Please write out the records exactly.

=== Records shown ===

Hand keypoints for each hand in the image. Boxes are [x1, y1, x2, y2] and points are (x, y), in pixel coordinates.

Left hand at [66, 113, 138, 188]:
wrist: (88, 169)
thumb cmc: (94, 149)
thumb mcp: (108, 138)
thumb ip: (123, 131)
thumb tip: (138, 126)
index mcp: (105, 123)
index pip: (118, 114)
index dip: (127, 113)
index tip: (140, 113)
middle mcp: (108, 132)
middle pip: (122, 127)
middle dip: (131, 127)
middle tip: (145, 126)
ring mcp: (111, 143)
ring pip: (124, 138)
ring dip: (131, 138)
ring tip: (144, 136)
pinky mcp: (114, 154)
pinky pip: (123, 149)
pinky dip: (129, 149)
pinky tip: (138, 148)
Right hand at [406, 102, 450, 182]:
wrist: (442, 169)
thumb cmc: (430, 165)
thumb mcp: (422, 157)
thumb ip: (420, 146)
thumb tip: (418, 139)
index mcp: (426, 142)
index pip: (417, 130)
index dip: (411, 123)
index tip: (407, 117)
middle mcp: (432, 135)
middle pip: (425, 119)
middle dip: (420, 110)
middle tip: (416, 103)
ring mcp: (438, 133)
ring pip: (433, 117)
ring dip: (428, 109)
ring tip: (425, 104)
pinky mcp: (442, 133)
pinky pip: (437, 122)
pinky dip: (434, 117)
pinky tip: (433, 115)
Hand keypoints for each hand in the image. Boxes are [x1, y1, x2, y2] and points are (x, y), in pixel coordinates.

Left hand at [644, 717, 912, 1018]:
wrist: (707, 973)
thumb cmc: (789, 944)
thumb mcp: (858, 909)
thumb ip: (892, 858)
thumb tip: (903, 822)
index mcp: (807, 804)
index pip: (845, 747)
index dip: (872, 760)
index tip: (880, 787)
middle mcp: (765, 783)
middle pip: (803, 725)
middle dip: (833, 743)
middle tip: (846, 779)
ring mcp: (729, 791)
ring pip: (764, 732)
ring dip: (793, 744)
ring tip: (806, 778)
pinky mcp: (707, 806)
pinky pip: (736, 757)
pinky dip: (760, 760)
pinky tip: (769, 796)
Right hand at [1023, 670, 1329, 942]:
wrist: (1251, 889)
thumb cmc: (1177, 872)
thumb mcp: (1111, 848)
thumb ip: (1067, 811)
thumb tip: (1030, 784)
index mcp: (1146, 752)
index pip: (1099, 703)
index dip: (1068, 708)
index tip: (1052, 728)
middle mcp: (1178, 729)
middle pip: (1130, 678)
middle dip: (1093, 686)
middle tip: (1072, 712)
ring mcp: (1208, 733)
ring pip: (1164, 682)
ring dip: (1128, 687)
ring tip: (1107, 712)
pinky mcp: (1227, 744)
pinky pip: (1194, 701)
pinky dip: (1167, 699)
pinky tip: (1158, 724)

===

-- Output for this exercise --
Hand keypoints for each hand in the image. Boxes are [x1, y1, x2, y2] and points are (x, y), in pixel coordinates.

Left hand at [66, 113, 138, 188]:
wrist: (88, 169)
thumb cmc: (94, 149)
thumb mcp: (108, 138)
thumb ip: (123, 131)
thumb tip: (138, 126)
index mcp: (105, 123)
index pip: (118, 114)
index dip: (127, 113)
index tip: (140, 113)
middle mcp: (108, 132)
middle pip: (122, 127)
middle dip: (131, 127)
middle tip: (145, 126)
ring mcp: (111, 143)
ring pip: (124, 138)
ring dip: (131, 138)
ring tip: (144, 136)
pinky mcp: (114, 154)
pinky pip: (123, 149)
pinky dip: (129, 149)
pinky tip: (138, 148)
Right hand at [406, 102, 450, 182]:
wrist: (442, 169)
thumb cmc: (430, 165)
thumb mcp: (422, 157)
thumb ip: (420, 146)
thumb tip: (418, 139)
index mcp: (426, 142)
index pip: (417, 130)
index dip: (411, 123)
index tip: (407, 117)
middle mcp: (432, 135)
middle pip: (425, 119)
middle dip: (420, 110)
middle tip: (416, 103)
ring mcp: (438, 133)
ring pip: (433, 117)
ring dip: (428, 109)
ring tip: (425, 104)
pinky mcp: (442, 133)
pinky pip: (437, 122)
pinky dip: (434, 117)
pinky tip: (433, 115)
Hand keypoints for each hand in the image. Boxes are [x1, y1, x2, y2] and points are (x, y), in pixel coordinates.

Left hand at [644, 717, 912, 1018]:
wrist: (707, 973)
thumb cmc: (789, 944)
thumb mcp: (858, 909)
thumb ip: (892, 858)
thumb tip: (903, 822)
index mcp: (807, 804)
index pip: (845, 747)
index dip: (872, 760)
index tip: (880, 787)
middle mcp: (765, 783)
middle pip: (803, 725)
middle dip: (833, 743)
middle tip: (846, 779)
ring mcp: (729, 791)
ring pip: (764, 732)
ring dip: (793, 744)
ring tip: (806, 778)
pinky mcp: (707, 806)
pinky pip: (736, 757)
pinky dip: (760, 760)
pinky tip: (769, 796)
Right hand at [1023, 670, 1329, 942]:
wrist: (1251, 889)
thumb cmc: (1177, 872)
thumb mcp: (1111, 848)
thumb ip: (1067, 811)
thumb tip: (1030, 784)
index mcp: (1146, 752)
index pip: (1099, 703)
index dip: (1068, 708)
index tip: (1052, 728)
middle mcp: (1178, 729)
middle pip: (1130, 678)
middle dip: (1093, 686)
middle tip: (1072, 712)
ring mcp: (1208, 733)
ring pip: (1164, 682)
ring dip: (1128, 687)
ring tip: (1107, 712)
pinky mcp: (1227, 744)
pinky pip: (1194, 701)
pinky dip: (1167, 699)
pinky tip: (1158, 724)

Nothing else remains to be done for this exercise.